To effectively exploit computing resources in edge IoT environments, we must consider the resource-constrained nature and limited energy budget of IoT devices and their heterogeneity. Furthermore, given the highly dynamic IoT network conditions, an optimal workload allocation that jointly considers computation and communications costs to improve the latency and energy consumption is desired. More specifically, it is crucial to decide which devices to participate in the cooperative machine learning, how much workload to allocate to each device and the communication efficiency among the devices. Besides, the topology of IoT mesh networks can be utilized to optimize communication by allocating the computation of partitions to devices based on the communication paths and quality of the communication channels among them.
In this article, we propose distributed micro-split deep learning in heterogeneous dynamic IoT (DISNET), a scheme for distributed DNN computing in resource-constrained heterogeneous IoT devices for low-latency and energy-efficient cooperative deep learning. DISNET models the neural network as a weighted directed acyclic graph that can be flexibly partitioned into a network of IoT devices. By considering both vertical and horizontal DNN partitioning, DISNET enables efficient and parallel processing of a DNN model while utilizing the collective computing of heterogeneous, ubiquitous, and decentralized IoT devices. The IoT network is considered as a weighted graph where the weights correspond to the available computation and network resources on the devices and their respective wireless channels. DISNET dynamically splits and allocates the processing of neural network partitions to the IoT devices in the network for optimizing DNN inference tasks. We envision the deployment of DISNET in environments, such as smart home, Industrial IoT, Internet of Medical Things, smart environmental monitoring, etc., wherein the devices are willing to cooperate and share their resources. In summary, this article makes the following contributions.
One) We propose micro-split deep learning to enable flexible partitioning and distributed computing of neural network models in heterogeneous dynamic IoT for low-latency and energy-efficient cooperative DNN inference.

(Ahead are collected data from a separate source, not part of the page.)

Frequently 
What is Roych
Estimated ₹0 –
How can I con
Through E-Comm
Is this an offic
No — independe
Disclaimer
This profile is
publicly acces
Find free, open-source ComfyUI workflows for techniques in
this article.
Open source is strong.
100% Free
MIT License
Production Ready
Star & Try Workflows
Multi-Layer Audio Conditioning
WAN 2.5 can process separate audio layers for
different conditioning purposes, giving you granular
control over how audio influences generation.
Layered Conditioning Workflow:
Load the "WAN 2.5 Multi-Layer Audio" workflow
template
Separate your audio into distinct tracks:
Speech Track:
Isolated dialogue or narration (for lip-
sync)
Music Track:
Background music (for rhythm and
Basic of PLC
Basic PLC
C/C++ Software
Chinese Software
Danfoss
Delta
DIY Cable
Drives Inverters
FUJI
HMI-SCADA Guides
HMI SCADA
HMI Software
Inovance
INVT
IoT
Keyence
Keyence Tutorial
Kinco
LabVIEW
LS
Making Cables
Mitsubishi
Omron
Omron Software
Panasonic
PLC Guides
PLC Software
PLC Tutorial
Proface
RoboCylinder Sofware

Two) We model the problem of flexible fine-grained neural network model splitting and device allocation, comprising arbitrary-sized DNN partitions, and dynamic mesh networks with heterogeneous resources. We prove the NP-hardness of the problem and formulate its relaxation.

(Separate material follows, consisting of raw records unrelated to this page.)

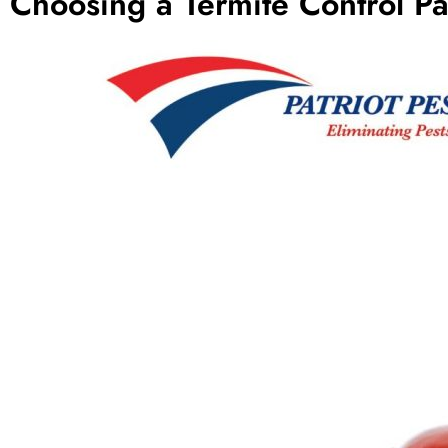
Choosing a Termite Control Pa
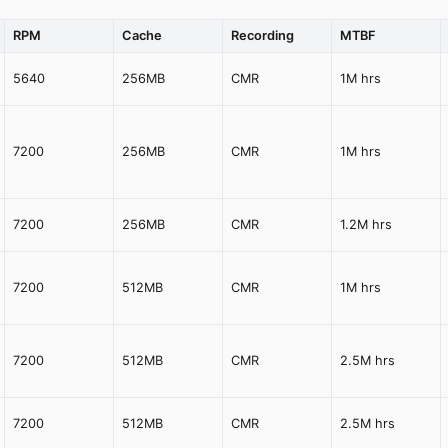
RPM
Cache
Recording
MTBF
5640
256MB
CMR
1M hrs
7200
256MB
CMR
1M hrs
7200
256MB
CMR
1.2M hrs
7200
512MB
CMR
1M hrs
7200
512MB
CMR
2.5M hrs
7200
512MB
CMR
2.5M hrs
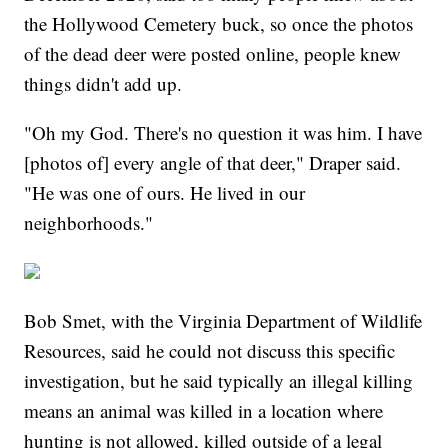
the Hollywood Cemetery buck, so once the photos
of the dead deer were posted online, people knew
things didn't add up.
"Oh my God. There's no question it was him. I have
[photos of] every angle of that deer," Draper said.
"He was one of ours. He lived in our
neighborhoods."
Bob Smet, with the Virginia Department of Wildlife
Resources, said he could not discuss this specific
investigation, but he said typically an illegal killing
means an animal was killed in a location where
hunting is not allowed, killed outside of a legal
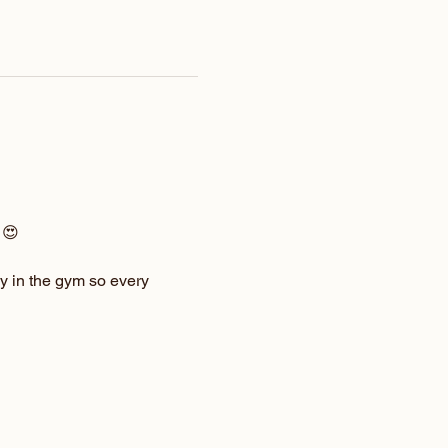
 😍
y in the gym so every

Three) We propose an efficient heuristic based on the relaxed problem that iteratively combines vertical and horizontal DNN partitioning for distributed execution of neural networks in dynamic IoT with diverse computing capabilities and network conditions without compromising accuracy.

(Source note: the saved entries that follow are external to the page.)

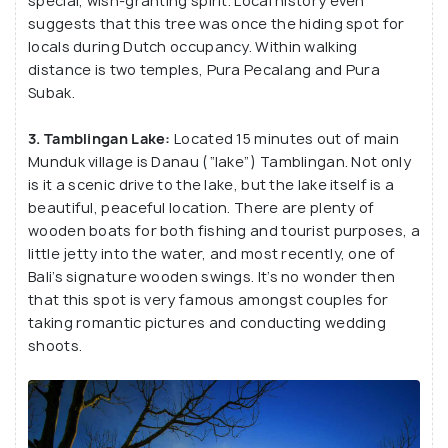
special, wish-granting spirit. Local history even
places to witness Bali’s awe-inspiring natural
suggests that this tree was once the hiding spot for
surroundings. There’s so much to offer that you
locals during Dutch occupancy. Within walking
distance is two temples, Pura Pecalang and Pura
don’t even need a guide –you can just grab a map
Subak.
and begin your adventures.
3. Tamblingan Lake:
Located 15 minutes out of main
Munduk village is Danau (“lake”) Tamblingan. Not only
is it a scenic drive to the lake, but the lake itself is a
beautiful, peaceful location. There are plenty of
wooden boats for both fishing and tourist purposes, a
little jetty into the water, and most recently, one of
Bali’s signature wooden swings. It’s no wonder then
that this spot is very famous amongst couples for
taking romantic pictures and conducting wedding
shoots.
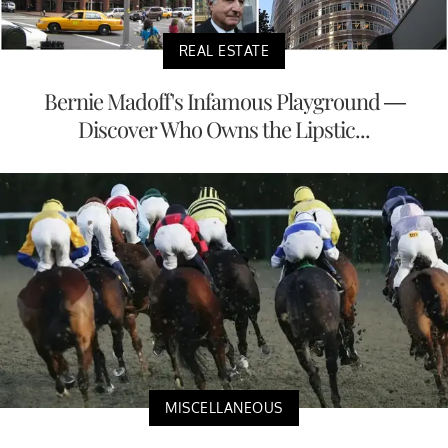
REAL ESTATE
Bernie Madoff's Infamous Playground —
Discover Who Owns the Lipstic...
MISCELLANEOUS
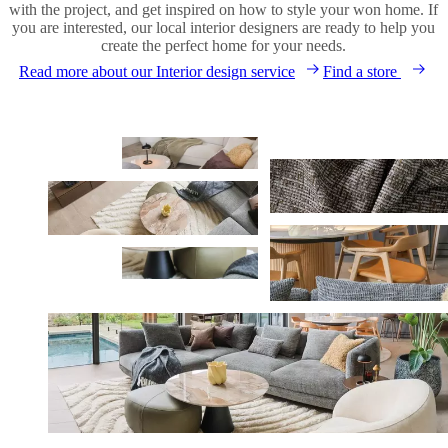
with the project, and get inspired on how to style your won home. If
you are interested, our local interior designers are ready to help you
create the perfect home for your needs.
Read more about our Interior design service
Find a store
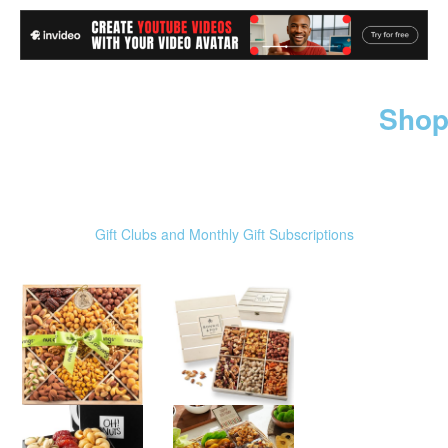
Shop
Gift Clubs and Monthly Gift Subscriptions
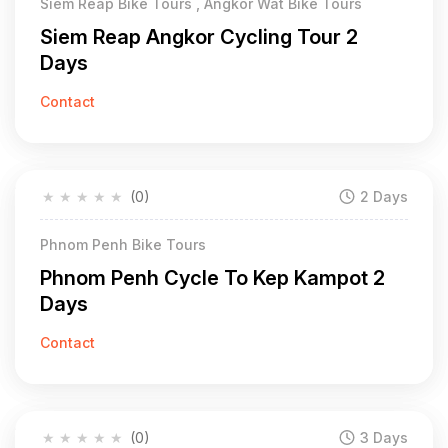
Siem Reap Bike Tours , Angkor Wat Bike Tours
Siem Reap Angkor Cycling Tour 2
Days
Contact
★
★
★
★
★
(0)
2 Days
Phnom Penh Bike Tours
Phnom Penh Cycle To Kep Kampot 2
Days
Contact
★
★
★
★
★
(0)
3 Days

Four) We consider the tradeoffs between minimizing the inference execution time and minimizing the energy consumption on the IoT devices by introducing an energy-sensitivity parameter for the optimization that accounts for the application's energy or time constraints in cases of tradeoffs between the two objectives.
Five) We implement a multidevice prototype comprising of heterogeneous IoT devices and evaluate DISNET against other state-of-the-art approaches in various dynamic scenarios to corroborate its superior performance.